▶ **Aim of the exercise**
Every entry, start to finish, should be printed verbatim without pictures.

▶ **Plain-text engineering files**

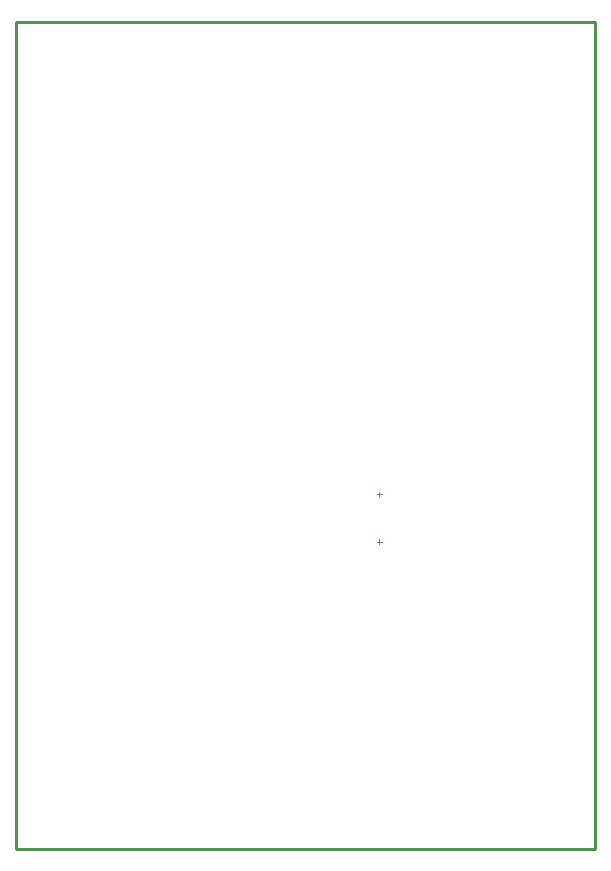
<source format=gm1>
G04*
G04 #@! TF.GenerationSoftware,Altium Limited,Altium Designer,20.0.12 (288)*
G04*
G04 Layer_Color=16711935*
%FSLAX44Y44*%
%MOMM*%
G71*
G01*
G75*
%ADD11C,0.2540*%
%ADD39C,0.1000*%
D11*
Y700000D01*
Y0D02*
X490000D01*
Y560000D01*
Y700000D01*
X0D02*
X490000D01*
D39*
X307500Y298000D02*
Y302000D01*
X305500Y300000D02*
X309500D01*
X307500Y258000D02*
Y262000D01*
X305500Y260000D02*
X309500D01*
M02*

</source>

▶ **Result of this exercise**
<source format=gm1>
G04*
G04 #@! TF.GenerationSoftware,Altium Limited,Altium Designer,20.0.12 (288)*
G04*
G04 Layer_Color=16711935*
%FSLAX44Y44*%
%MOMM*%
G71*
G01*
G75*
%ADD11C,0.2540*%
%ADD39C,0.1000*%
D11*
Y700000D01*
Y0D02*
X490000D01*
Y560000D01*
Y700000D01*
X0D02*
X490000D01*
D39*
X307500Y298000D02*
Y302000D01*
X305500Y300000D02*
X309500D01*
X307500Y258000D02*
Y262000D01*
X305500Y260000D02*
X309500D01*
M02*

</source>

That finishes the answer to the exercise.